# 4th axis



## kvom (May 11, 2015)

I decided to upgrade my CNC mill by adding a 4th axis.  They're very useful for gear cutting, and potentially other jobs.  Unit is basically your Chinese 8" rotary table with the manual handle replaced by a stepper motor. My mill's controller already had the electronics to drive it, so it was pretty much plug and play.  Novakon provided me with a Mach3 profile that had the basics for controlling it, and I just needed a few configuration mods to get it moving.

First job is to mount a chuck to the table.  With the table mounted horizontally I centered it under the spindle.







That turned out to be a waste of time since I found that I didn't have enough Z space to use the same center finder with a rod held in the chuck.  So went to plan B using a DI to center the chuck, which I just moved from my old manual rotab.






Managed to get it aligned to less than .001" all around, so quite happy with that.  Then set it vertical.






As can be seen, the motor extends out a long ways.  I might need to turn it the other direction because the tailstock wants to point from the left:






I suspect that once the aligned the tailstock can be operated OK with its back to me.


----------



## petertha (May 12, 2015)

kvom said:


> IThat turned out to be a waste of time since I found that I didn't have enough Z space to use the same center finder with a rod held in the chuck. So went to plan B using a DI to center the chuck...
> Managed to get it aligned to less than .001" all around.


 
I can relate to the 'wedding cake' stack (RT + mount plate + chuck + test pin) & then trying to use the longish co-ax. One thing I discovered that might help is I found an accurate ground arbor with matching MT shank to RT socket, but the straight segment protrudes high enough that it contacts the chuck jaws.

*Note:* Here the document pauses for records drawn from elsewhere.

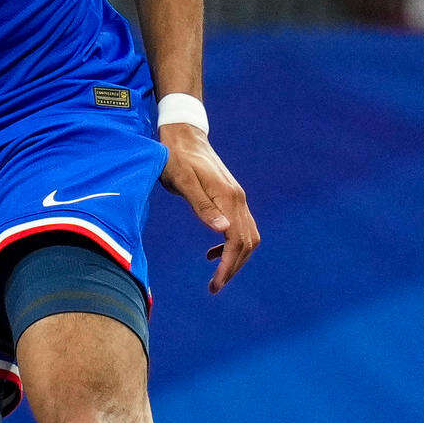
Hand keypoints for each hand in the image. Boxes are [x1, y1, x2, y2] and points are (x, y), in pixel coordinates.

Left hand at [158, 123, 257, 291]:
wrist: (182, 135)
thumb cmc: (175, 158)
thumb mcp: (182, 181)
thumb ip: (201, 205)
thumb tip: (222, 229)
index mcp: (228, 197)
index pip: (237, 240)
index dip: (229, 265)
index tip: (215, 284)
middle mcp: (238, 199)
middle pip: (247, 243)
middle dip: (233, 268)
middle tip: (214, 287)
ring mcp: (235, 198)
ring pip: (246, 237)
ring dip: (234, 259)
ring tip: (215, 277)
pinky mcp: (229, 197)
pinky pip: (238, 227)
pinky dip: (229, 245)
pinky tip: (210, 254)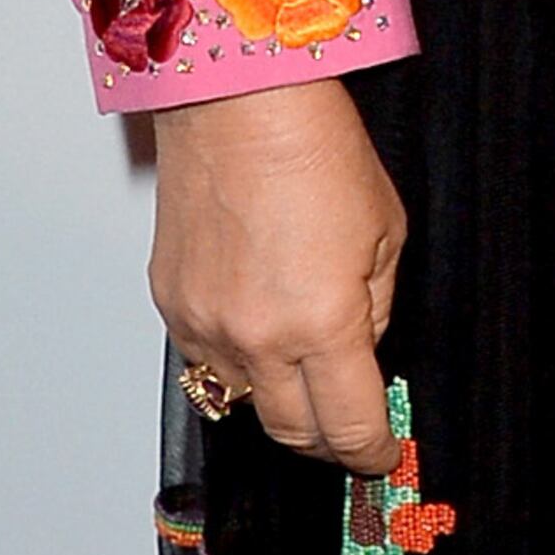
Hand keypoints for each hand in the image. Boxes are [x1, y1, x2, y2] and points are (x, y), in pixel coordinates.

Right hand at [150, 82, 405, 470]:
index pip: (349, 427)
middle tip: (348, 426)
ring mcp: (205, 325)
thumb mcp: (383, 236)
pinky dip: (236, 358)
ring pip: (244, 401)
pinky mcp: (171, 305)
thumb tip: (362, 352)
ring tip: (302, 363)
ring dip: (279, 396)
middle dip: (328, 439)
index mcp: (322, 325)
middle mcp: (257, 337)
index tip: (380, 451)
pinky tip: (258, 323)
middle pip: (294, 433)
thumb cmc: (313, 149)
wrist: (237, 103)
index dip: (372, 450)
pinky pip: (206, 360)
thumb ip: (374, 311)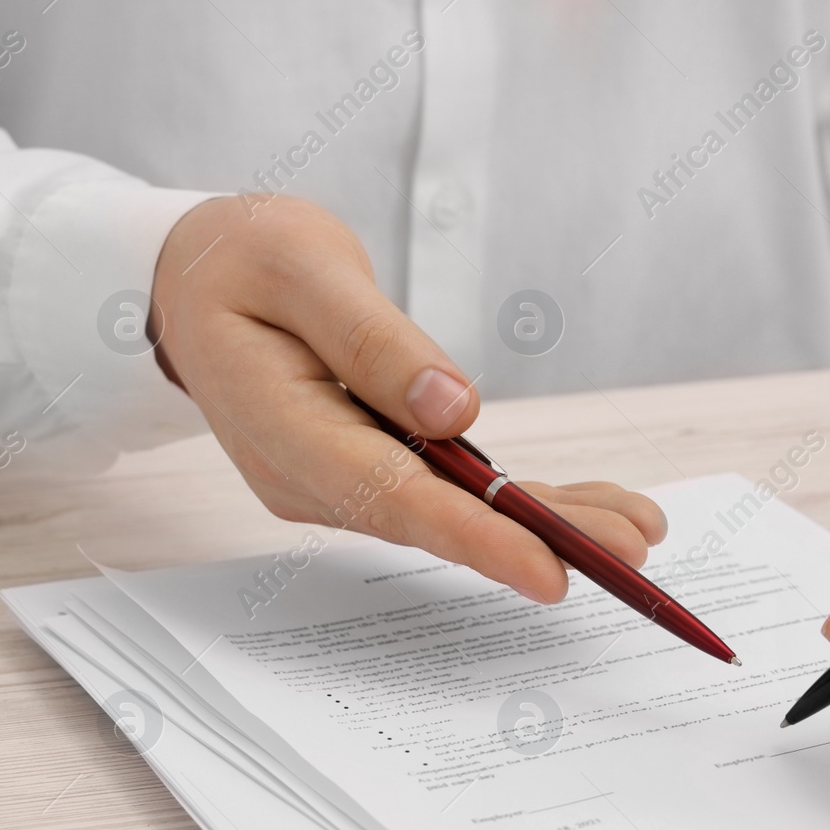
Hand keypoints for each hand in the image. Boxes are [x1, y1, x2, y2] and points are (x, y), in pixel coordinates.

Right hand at [149, 196, 664, 601]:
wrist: (193, 283)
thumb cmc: (243, 260)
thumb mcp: (298, 266)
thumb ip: (373, 341)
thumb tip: (456, 409)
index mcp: (283, 430)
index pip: (393, 496)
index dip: (476, 537)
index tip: (548, 569)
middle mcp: (312, 478)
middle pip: (437, 520)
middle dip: (539, 538)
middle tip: (632, 547)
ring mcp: (340, 483)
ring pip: (452, 515)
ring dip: (545, 525)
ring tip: (637, 529)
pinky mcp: (368, 471)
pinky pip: (450, 495)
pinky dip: (520, 505)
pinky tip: (585, 513)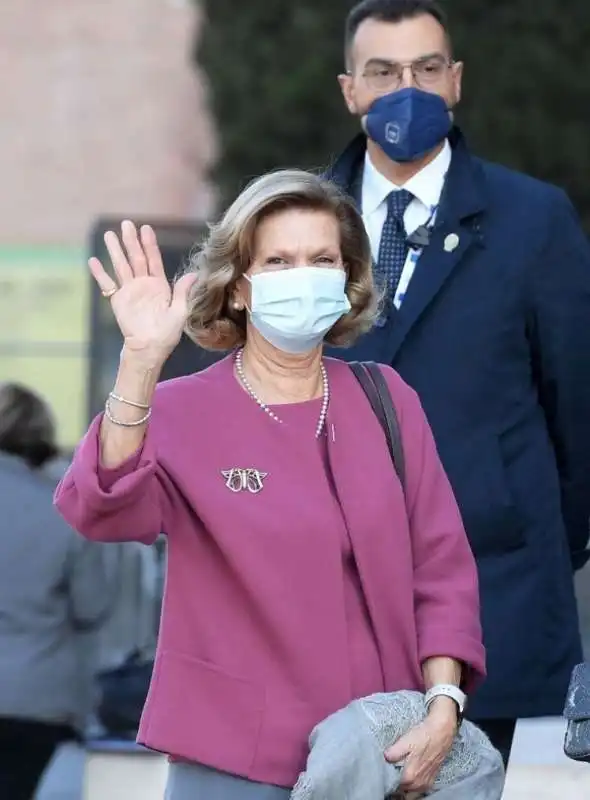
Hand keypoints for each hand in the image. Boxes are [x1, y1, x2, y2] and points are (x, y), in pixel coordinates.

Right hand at [89, 220, 196, 366]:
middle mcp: (143, 285)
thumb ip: (183, 292)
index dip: (149, 244)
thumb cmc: (167, 333)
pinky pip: (107, 284)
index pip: (153, 260)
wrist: (149, 348)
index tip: (146, 228)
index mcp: (159, 286)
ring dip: (115, 251)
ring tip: (109, 234)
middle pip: (136, 258)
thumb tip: (194, 274)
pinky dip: (100, 273)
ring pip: (121, 266)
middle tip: (126, 224)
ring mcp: (129, 291)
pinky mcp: (118, 300)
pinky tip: (93, 260)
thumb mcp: (180, 312)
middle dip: (131, 241)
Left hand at [384, 705, 456, 793]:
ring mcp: (427, 782)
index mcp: (410, 777)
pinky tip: (412, 773)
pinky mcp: (432, 778)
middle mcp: (419, 783)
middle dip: (397, 784)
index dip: (389, 780)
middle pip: (403, 791)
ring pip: (412, 791)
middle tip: (392, 773)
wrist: (442, 731)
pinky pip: (420, 787)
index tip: (385, 773)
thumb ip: (393, 752)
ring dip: (406, 786)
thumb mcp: (405, 741)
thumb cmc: (424, 735)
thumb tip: (385, 758)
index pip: (394, 787)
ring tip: (401, 773)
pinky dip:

I'm not even sure what the arbor was originally intended for, but they are available relatively inexpensive.

So after the RT is centered to spindle, place chuck/plate loosely in position, set the arbor in RT socket, lightly clamp the 3-jaw to arbor, then secure the chuck plate to RT slots. Whenever I measured mine it seemed to be as accurate as RT centering but saved the 2nd indicator setup & bumping the chuck around.


----------



## kvom (May 12, 2015)

When I made the chuck plate I neglected to make a through hole in the center.  That limits the length of stock that I can hold inside the chuck, but also means that if I drop something to the bottom of the jaws I can get it out.


----------



## Swifty (May 12, 2015)

I made my own morse taper to straight shank bar to help align the chuck, it gets it pretty close, just a few taps has it right. My rotary table has only 3 T slots, and it's a pain when you tap it around, seems to go in the direction it wants. I have also dropped parts when the chuck was opened, they go straight down to the bottom, it the parts are steel a long magnet is handy, but non magnetic parts are a pain to retrieve.

Paul.


----------